Operazione malAosta, si aggrava la posizione di D’Agostino e Battaglia
Si aggrava la posizione dei due principali indagati nell’operazione malAosta di Procura e Guardia di finanza, su spaccio ed episodi estorsivi al quartiere Cogne. Il 54enne Raffaele D’Agostino, e la donna indicata dagli inquirenti come la sua amante, la 44enne Caterina Battaglia, già in carcere dopo essere stati trovati in possesso di circa un etto di cocaina nella notte tra il 12 e il 13 giugno scorsi, sono stati raggiunti da una nuova ordinanza di custodia cautelare in carcere richiesta dal pm Luca Ceccanti, titolare delle indagini, e accordata dal Gip del Tribunale Giuseppe Colazingari.
Proprio il nuovo atto mette in evidenza alcuni retroscena della notte del fermo, che gli inquirenti ritengono indicativi del rischio di inquinamento delle prove, da parte dei due. In particolare, poco prima che i finanzieri, aiutati dal fiuto di un cane antidroga, individuassero una “pietra” di cocaina nascosta sotto il copricapo da Carabiniere appartenuto al padre di Battaglia (in congedo da anni) in un garage nella disponibilità della coppia, la donna contatta la figlia e le intima “prendi i cappelli del nonno e portali via”, seguito da “tutte quelle palline buttale nel cesso, spaccale, tagliale con la forbice e buttale nel cesso”.

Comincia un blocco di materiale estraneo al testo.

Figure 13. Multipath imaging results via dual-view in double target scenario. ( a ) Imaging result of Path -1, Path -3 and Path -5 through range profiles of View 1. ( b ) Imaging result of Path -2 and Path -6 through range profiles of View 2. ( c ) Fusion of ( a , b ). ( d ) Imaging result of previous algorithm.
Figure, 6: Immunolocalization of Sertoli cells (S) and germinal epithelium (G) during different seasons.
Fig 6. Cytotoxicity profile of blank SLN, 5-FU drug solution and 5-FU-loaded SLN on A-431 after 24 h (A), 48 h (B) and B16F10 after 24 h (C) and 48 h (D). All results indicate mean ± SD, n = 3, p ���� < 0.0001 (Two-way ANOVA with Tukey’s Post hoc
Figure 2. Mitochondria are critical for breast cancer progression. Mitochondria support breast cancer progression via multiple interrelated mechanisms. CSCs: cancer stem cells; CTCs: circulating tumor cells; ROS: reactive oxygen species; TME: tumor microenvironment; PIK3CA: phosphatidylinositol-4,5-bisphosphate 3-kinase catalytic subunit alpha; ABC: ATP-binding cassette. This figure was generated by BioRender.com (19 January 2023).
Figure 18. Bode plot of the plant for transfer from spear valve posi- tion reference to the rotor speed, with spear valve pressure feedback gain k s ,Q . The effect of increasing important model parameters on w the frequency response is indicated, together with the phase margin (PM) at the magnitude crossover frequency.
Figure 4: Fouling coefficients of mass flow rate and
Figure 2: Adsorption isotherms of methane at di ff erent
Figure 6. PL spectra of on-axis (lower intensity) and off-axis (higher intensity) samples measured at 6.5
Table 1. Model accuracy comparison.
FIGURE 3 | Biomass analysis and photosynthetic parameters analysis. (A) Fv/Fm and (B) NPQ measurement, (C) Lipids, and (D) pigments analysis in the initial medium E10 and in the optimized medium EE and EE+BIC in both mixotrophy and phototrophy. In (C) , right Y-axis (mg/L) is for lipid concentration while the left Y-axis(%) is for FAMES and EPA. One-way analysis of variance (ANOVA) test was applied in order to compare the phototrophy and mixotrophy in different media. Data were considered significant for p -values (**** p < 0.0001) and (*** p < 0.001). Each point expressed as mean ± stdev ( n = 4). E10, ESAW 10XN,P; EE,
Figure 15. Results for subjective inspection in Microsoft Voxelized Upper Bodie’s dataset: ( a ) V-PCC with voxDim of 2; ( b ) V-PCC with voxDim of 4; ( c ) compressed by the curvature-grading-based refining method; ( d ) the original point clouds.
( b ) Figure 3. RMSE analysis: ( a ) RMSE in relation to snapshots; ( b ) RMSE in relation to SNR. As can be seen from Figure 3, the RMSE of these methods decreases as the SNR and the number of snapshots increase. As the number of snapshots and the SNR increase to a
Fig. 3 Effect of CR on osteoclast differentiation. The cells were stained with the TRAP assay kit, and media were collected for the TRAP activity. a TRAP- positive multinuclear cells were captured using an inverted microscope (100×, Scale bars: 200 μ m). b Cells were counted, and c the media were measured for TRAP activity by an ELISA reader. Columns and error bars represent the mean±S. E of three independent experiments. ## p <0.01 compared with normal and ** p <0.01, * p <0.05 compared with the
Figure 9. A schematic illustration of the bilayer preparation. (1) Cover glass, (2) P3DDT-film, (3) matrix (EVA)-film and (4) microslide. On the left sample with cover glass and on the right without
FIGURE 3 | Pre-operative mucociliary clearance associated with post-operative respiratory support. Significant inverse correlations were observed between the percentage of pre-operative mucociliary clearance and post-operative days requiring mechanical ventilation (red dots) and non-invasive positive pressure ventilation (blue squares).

Anche D’Agostino, negli stessi istanti, chiama la moglie (che in un’intercettazione agli atti lo confronta sul rapporto con Battaglia, chiedendogli se la donna volesse “fare Donna Imma”, in uno dei diversi riferimenti riscontrati indagando con la serie tv “Gomorra”) e le dice “butta via tutto quanto”. Le Fiamme gialle ascoltavano i telefoni di tutti da tempo e microfoni erano anche nell’abitazione usata, secondo l’inchiesta, dalla coppia per tagliare lo stupefacente (di cui si approvvigionavano in Campania) e confezionare le dosi da smerciare. Al riguardo, l’ordinanza notificata ieri ai due detenuti (reclusi nei carceri di Brissogne e di Vercelli), contesta alcuni nuovi episodi di cessione di stupefacenti emersi nel frattempo.
Inoltre, vengono mosse le accuse di porto e detenzione di due pistole, nonché l’estorsione ai danni di un venditore ambulante di frutta e verdura, costretto – stando a quanto appurato dagli uomini del Gruppo Aosta – a spostarsi da dove si era piazzato, per cedere il posto ad un “protetto” dal duo. Il “racket dei camioncini” rappresentava, per finanza e Procura, una ramificazione del business criminale gestito dai due, tale da sorprendere gli inquirenti all’indomani del “blitz”, anche per la disponibilità e la disinvoltura nel disporre di armi e per le condotte violente. Nella notte successiva all’arresto di Battaglia e D’Agostino vennero fermate altre cinque persone, sospettate di aver collaborato con loro nello spaccio e in altri delitti. Un fermo non era stato convalidato dal Gip, che ora interrogherà nuovamente la coppia sulle contestazioni della nuova misura, ma tutti gli altri si trovano ancora in stato di arresto.